Required work –
Your task is to extract every entry that follows word for word while excluding the pictures.

Information provided –
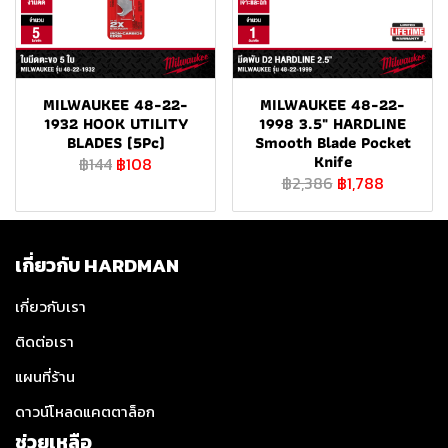
MILWAUKEE 48-22-
MILWAUKEE 48-22-
1932 HOOK UTILITY
1998 3.5" HARDLINE
BLADES (5Pc)
Smooth Blade Pocket
Knife
฿144
฿108
฿2,386
฿1,788
เกี่ยวกับ HARDMAN
เกี่ยวกับเรา
ติดต่อเรา
แผนที่ร้าน
ดาวน์โหลดแคตตาล็อก
ช่วยเหลือ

Completed exercise –
MILWAUKEE 48-22-
MILWAUKEE 48-22-
1932 HOOK UTILITY
1998 3.5" HARDLINE
BLADES (5Pc)
Smooth Blade Pocket
Knife
฿144
฿108
฿2,386
฿1,788
เกี่ยวกับ HARDMAN
เกี่ยวกับเรา
ติดต่อเรา
แผนที่ร้าน
ดาวน์โหลดแคตตาล็อก
ช่วยเหลือ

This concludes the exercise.